◆ Texto:
Así, en lugar de “resolver” los problemas no resueltos del brexit, el avance de Johnson en las pequeñas ciudades de Inglaterra los exacerba. Deja a la nueva generación de escoceses, que según las encuestas están entusiasmados con la independencia, más decidida a tenerla. Deja el núcleo de las comunidades urbanas galesas firmemente bajo la hegemonía del laborismo, que, debido a las competencias que les fueron transferidas, pudo tomar el control total de la respuesta a la pandemia y sacó provecho electoral de esa situación. Y deja al laborismo inglés mirando por encima de sus hombros hacia ambos lados: hacia la derecha, con la amenaza de más deserciones de votantes hacia los conservadores, y hacia la izquierda, por el creciente desafío del Partido Verde.

Dividida y paralizada

En medio de esta crisis, la socialdemocracia británica parece, si no desorientada, tan totalmente dividida que el resultado es la parálisis. Una parte de su antigua ala derecha, los socialconservadores anteriores al blairismo, que todavía ocupan alrededor de una sexta parte de los escaños parlamentarios, quiere un regreso a la política anterior a 1968: control de la inmigración, vigilancia policial dura y guerra expedicionaria en todo el mundo. Los blairistas quieren volver a Tony Blair. Un gran número de partidarios de Jeremy Corbyn –quien dimitió tras la derrota de 2019– quiere, al tiempo que disfruta de los reveses sufridos por Starmer, un retorno del corbynismo. En cuanto al propio Starmer, al no haber construido una base de sustentación propia numerosa, recibe los embates de ambas facciones.

Y, sin embargo, hay una manera de avanzar. A pesar de los malos titulares en los periódicos, el porcentaje de votos nacional proyectado para los conservadores permanece en 36%. Con el laborismo en 29% y los demócratas liberales, que crecieron hasta 18% por el factor de “ganabilidad” en las elecciones locales y regionales, los partidos de la oposición están en perfectas condiciones de propinar una derrota a Johnson cuando este decida llamar a elecciones.

El plan A de los laboristas sigue siendo, para Starmer, aspirar a los votos de los verdes y los demócratas liberales en una elección general, recuperando de regreso al laborismo a suficientes trabajadores socialmente conservadores para desplazar a Johnson. Si eso no funciona, el plan B –defendido por Clive Lewis, parlamentario por Norwich, perteneciente al ala izquierda, y sus partidarios del ala anti-brexit del laborismo– es buscar una alianza electoral formal con los verdes y los demócratas liberales en Inglaterra, que matemáticamente tendría el número suficiente para destruir a Johnson de un solo golpe.

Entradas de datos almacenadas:
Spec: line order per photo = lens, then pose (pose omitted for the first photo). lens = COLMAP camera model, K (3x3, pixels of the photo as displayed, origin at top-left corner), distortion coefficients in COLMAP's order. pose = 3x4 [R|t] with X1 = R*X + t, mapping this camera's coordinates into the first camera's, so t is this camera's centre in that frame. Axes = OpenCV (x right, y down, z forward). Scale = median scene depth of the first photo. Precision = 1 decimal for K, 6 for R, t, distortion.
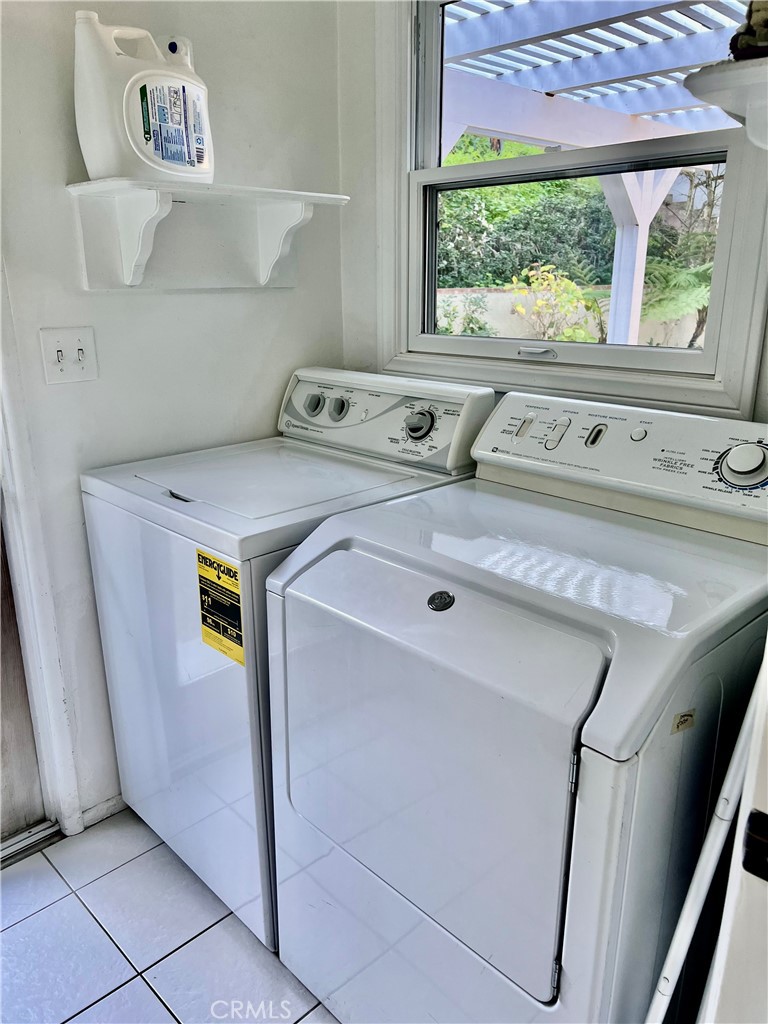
lens RADIAL K [[768.7, 0, 382.8], [0, 768.7, 516.8], [0, 0, 1]] dist [0.028142, -0.035898]
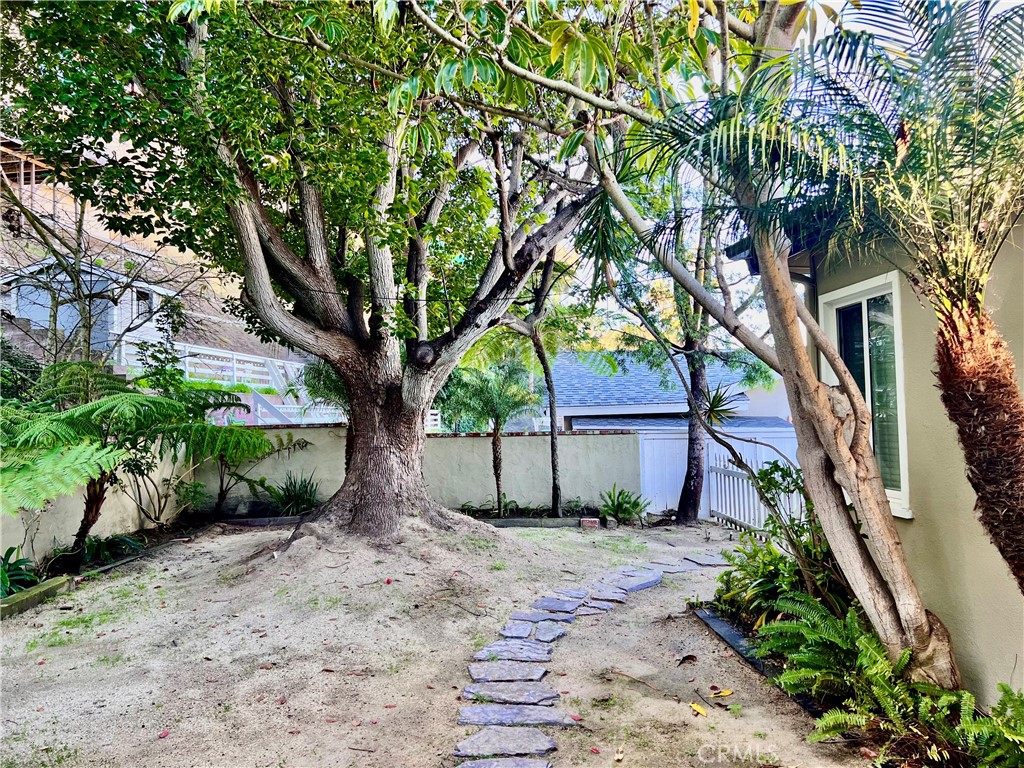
lens RADIAL K [[768.7, 0, 510.8], [0, 768.7, 387.6], [0, 0, 1]] dist [0.028142, -0.035898]
pose [[0.647797, 0.017930, 0.761602, 0.186508], [0.250903, 0.938925, -0.235516, -0.127072], [-0.719310, 0.343655, 0.603734, 0.428402]]
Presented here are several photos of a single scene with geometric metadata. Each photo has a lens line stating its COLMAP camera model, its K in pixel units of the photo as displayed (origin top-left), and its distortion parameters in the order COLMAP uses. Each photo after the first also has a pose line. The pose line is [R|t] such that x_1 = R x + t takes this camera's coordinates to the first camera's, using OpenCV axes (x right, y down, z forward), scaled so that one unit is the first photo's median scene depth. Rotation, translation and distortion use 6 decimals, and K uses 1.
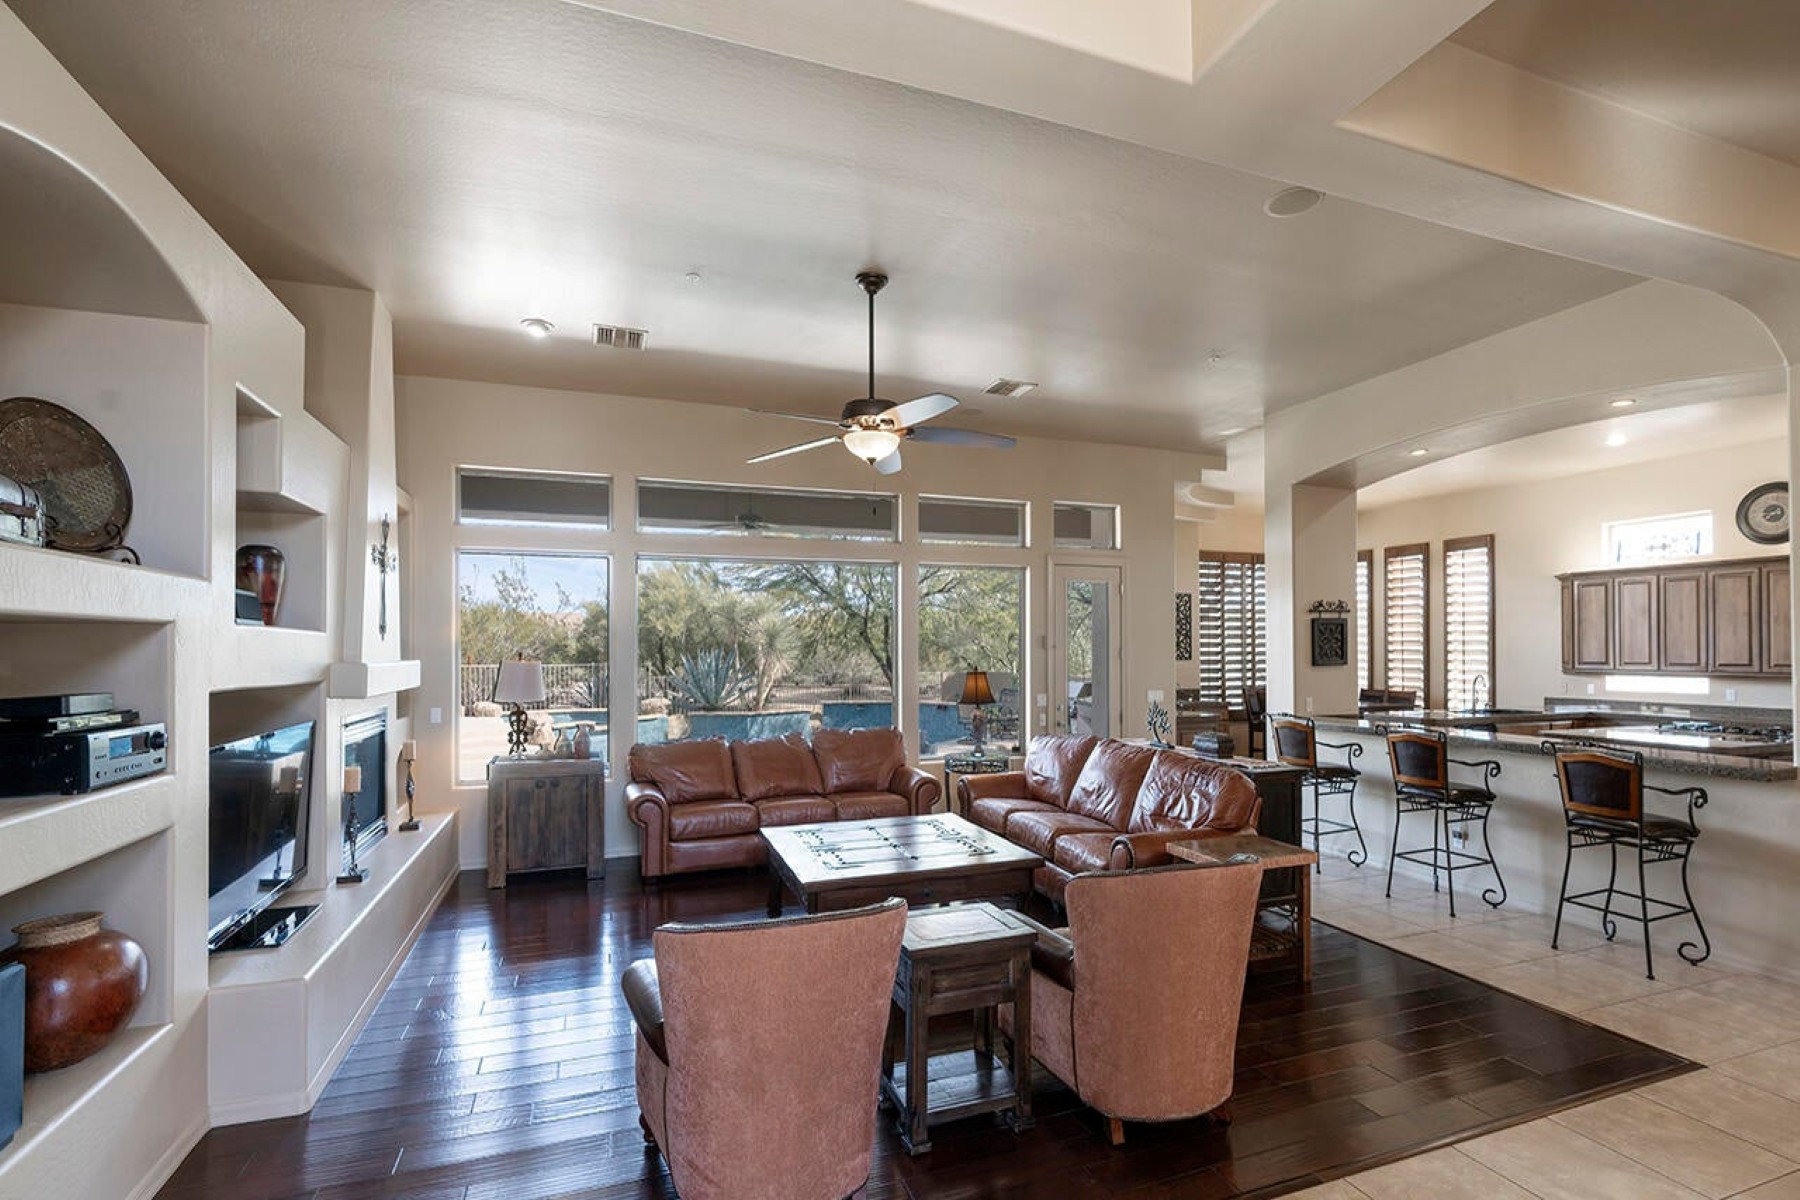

◆ Trabajo por hacer:
1: Responde con base en el texto sobre el laborismo británico:
(a) ¿Qué porcentaje del voto nacional se proyecta para los conservadores?
(b) ¿Qué proporción de los escaños parlamentarios ocupan todavía los socialconservadores anteriores al blairismo?
(c) ¿Quién defiende el plan B?
2: Transcribe del texto sobre el laborismo británico el tramo que va desde "Dividida y paralizada" hasta "de ambas facciones.".

◆ Resultados esperados:
1:
(a) El 36%.
(b) Alrededor de una sexta parte.
(c) Clive Lewis, parlamentario por Norwich y perteneciente al ala izquierda, junto con sus partidarios del ala anti-brexit del laborismo.

2:
Dividida y paralizada

En medio de esta crisis, la socialdemocracia británica parece, si no desorientada, tan totalmente dividida que el resultado es la parálisis. Una parte de su antigua ala derecha, los socialconservadores anteriores al blairismo, que todavía ocupan alrededor de una sexta parte de los escaños parlamentarios, quiere un regreso a la política anterior a 1968: control de la inmigración, vigilancia policial dura y guerra expedicionaria en todo el mundo. Los blairistas quieren volver a Tony Blair. Un gran número de partidarios de Jeremy Corbyn –quien dimitió tras la derrota de 2019– quiere, al tiempo que disfruta de los reveses sufridos por Starmer, un retorno del corbynismo. En cuanto al propio Starmer, al no haber construido una base de sustentación propia numerosa, recibe los embates de ambas facciones.